* [DATA PROVIDED]:

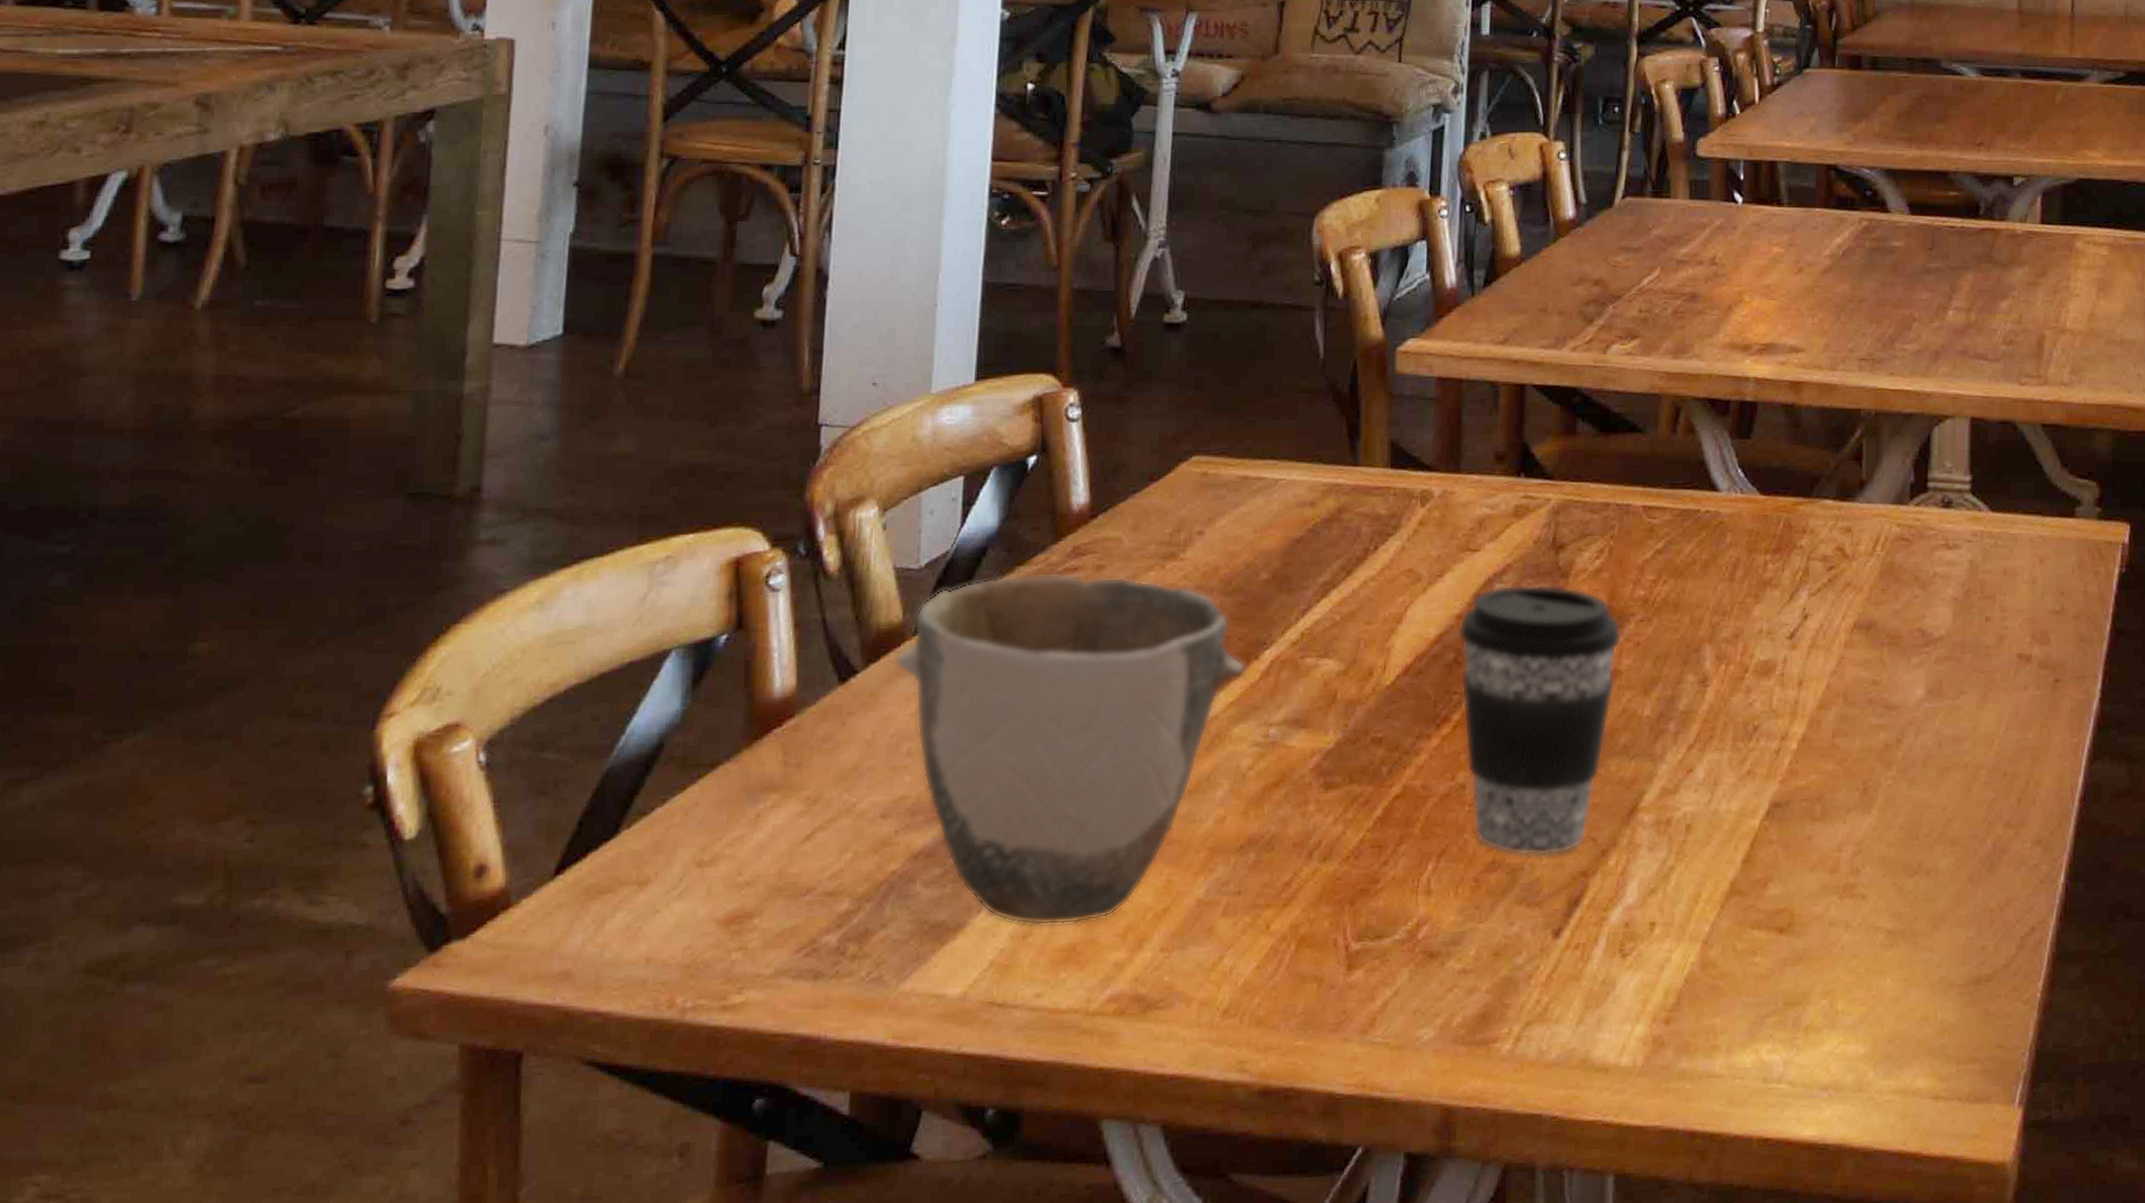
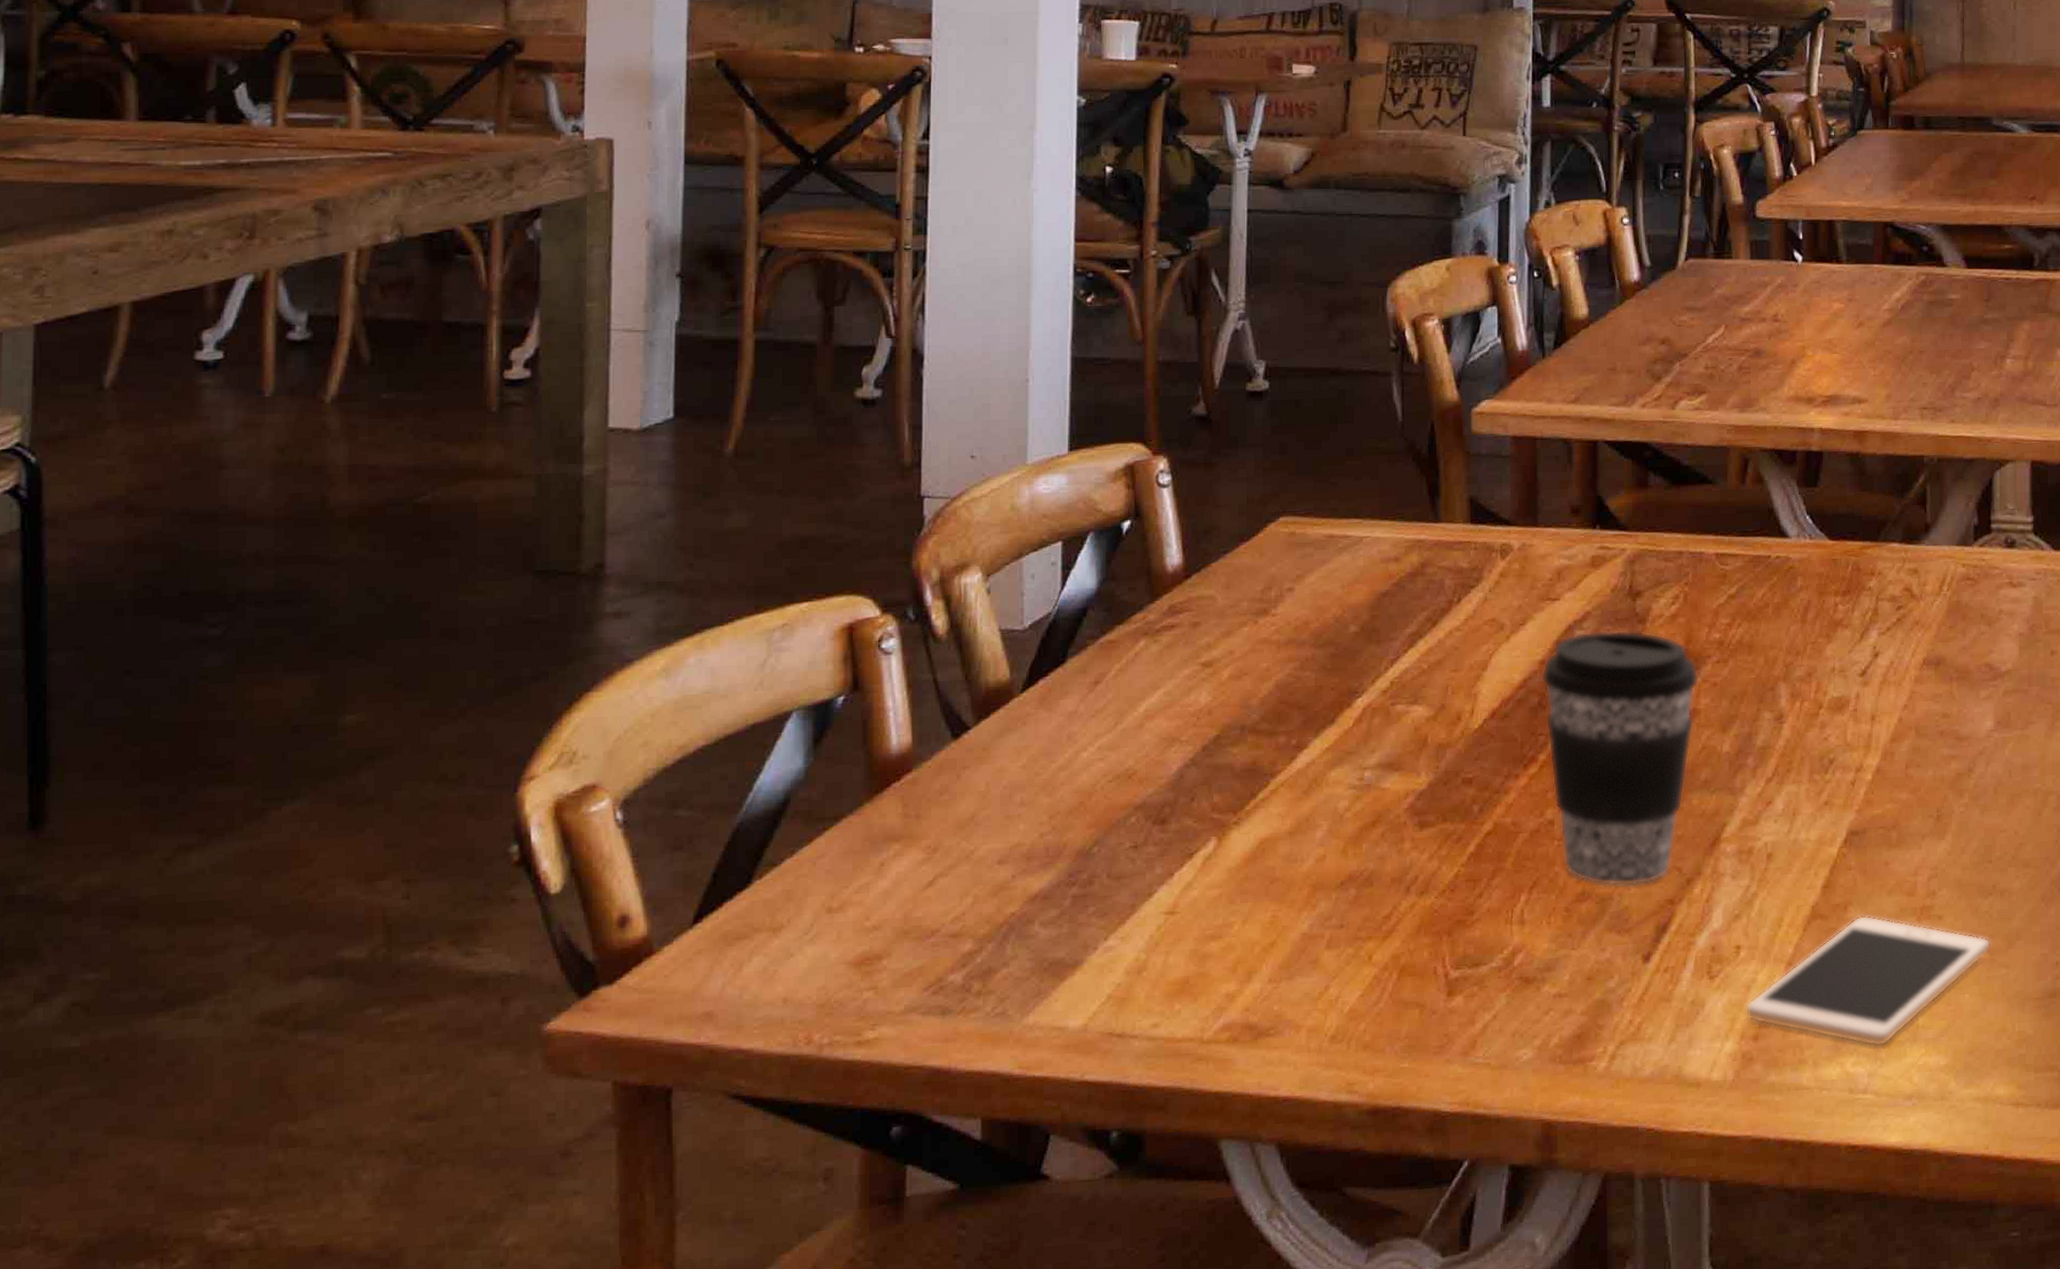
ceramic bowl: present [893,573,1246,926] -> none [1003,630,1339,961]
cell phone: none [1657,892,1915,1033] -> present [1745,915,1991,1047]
==
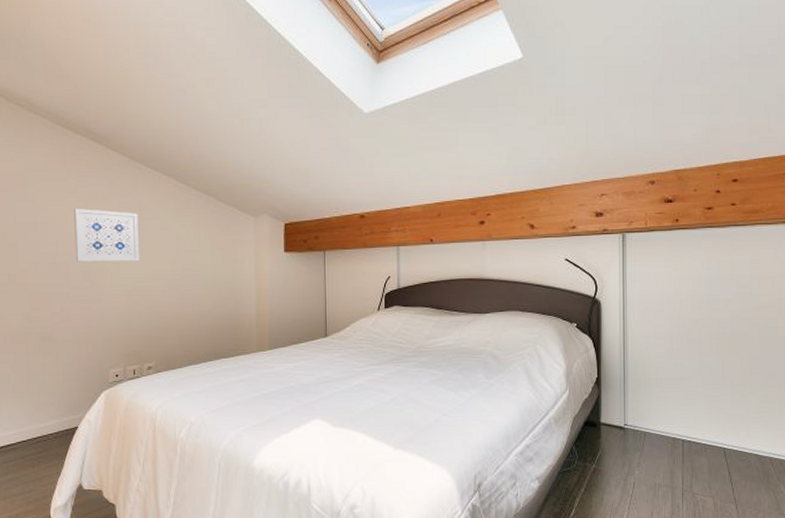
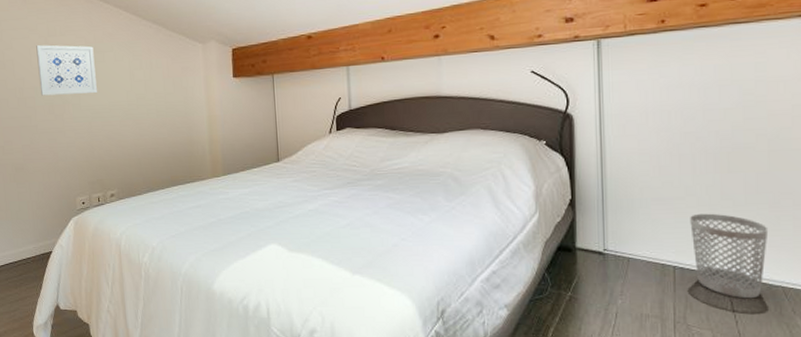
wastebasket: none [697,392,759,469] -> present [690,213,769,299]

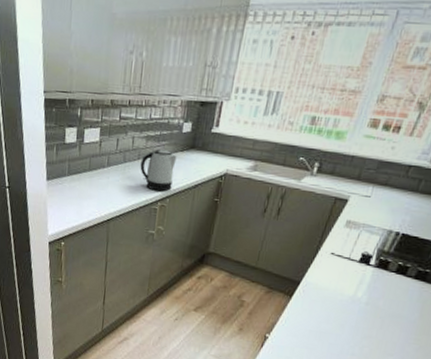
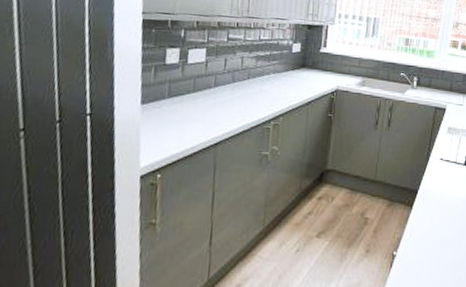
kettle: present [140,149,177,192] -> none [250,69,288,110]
...
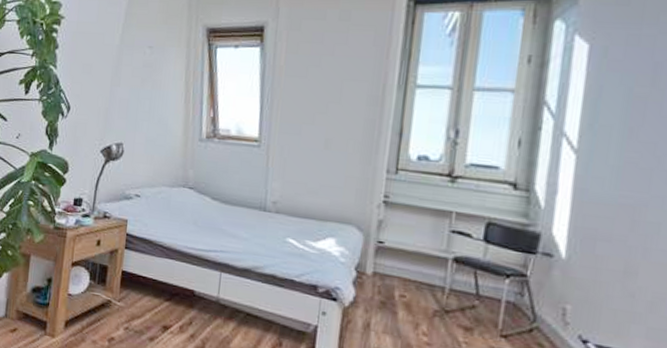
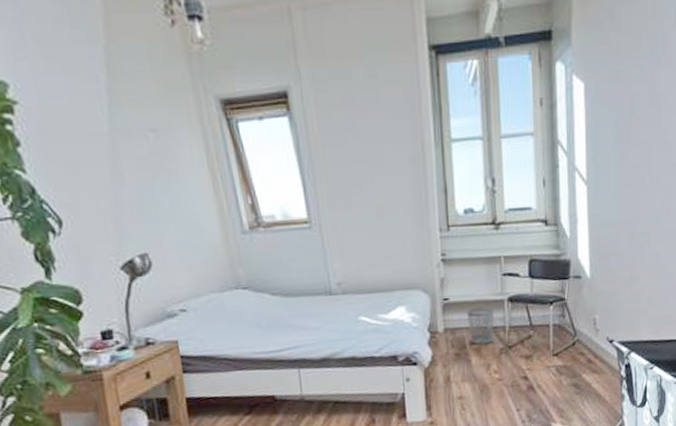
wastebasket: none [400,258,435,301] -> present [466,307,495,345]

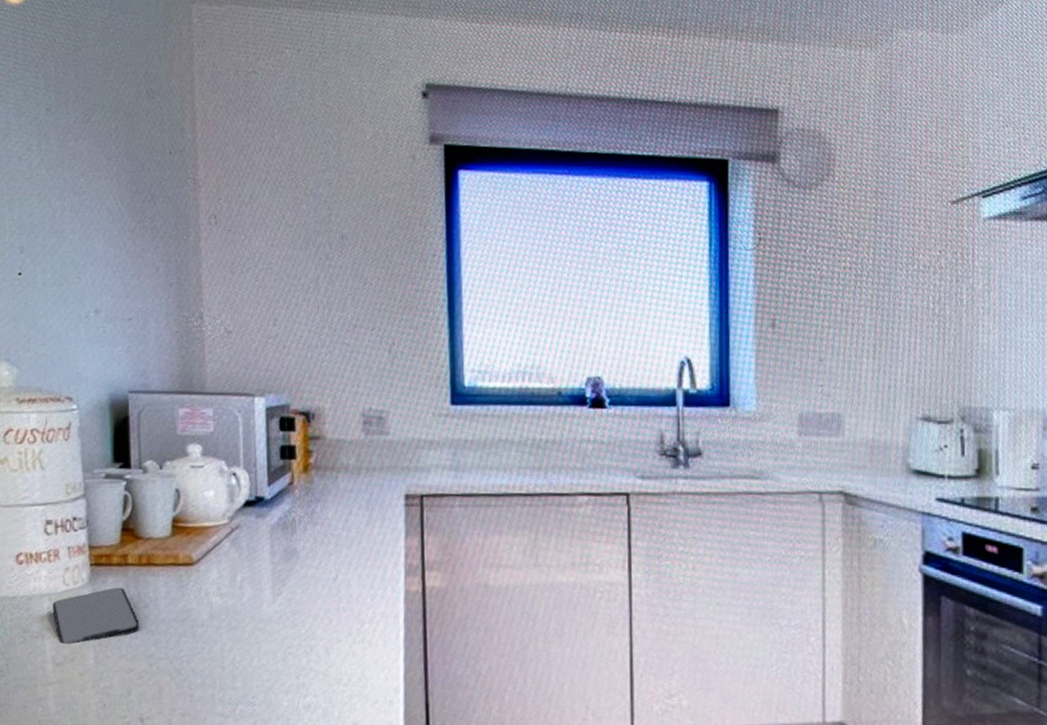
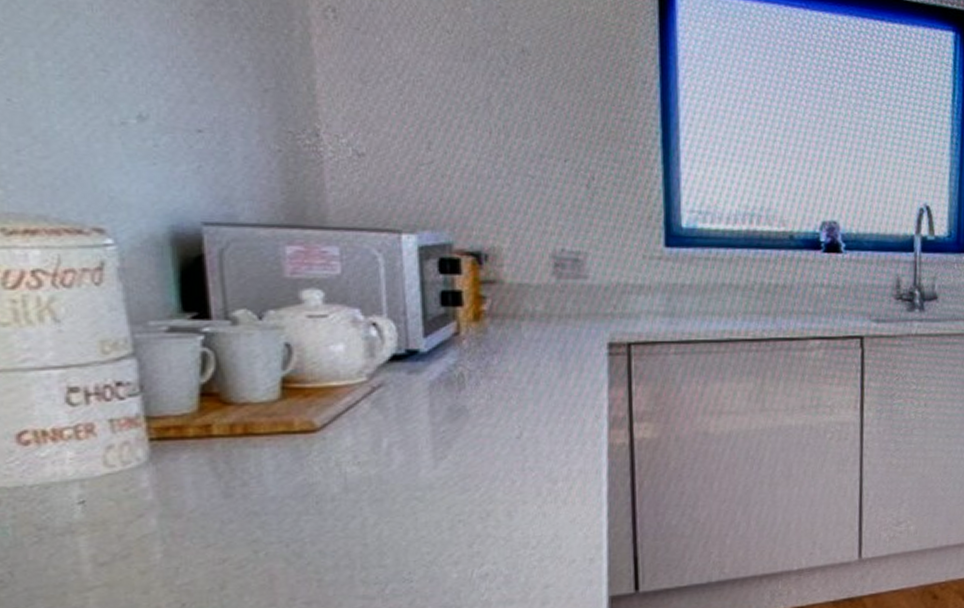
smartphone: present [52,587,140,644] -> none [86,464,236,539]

* [WHAT IS EXPECTED]:
Taking the entries above, copy word for word the lines from the one with "wastebasket: none [400,258,435,301]" up to and including the one with "smartphone: present [52,587,140,644]", without any picture.

* [THE ANSWER]:
wastebasket: none [400,258,435,301] -> present [466,307,495,345]

smartphone: present [52,587,140,644] -> none [86,464,236,539]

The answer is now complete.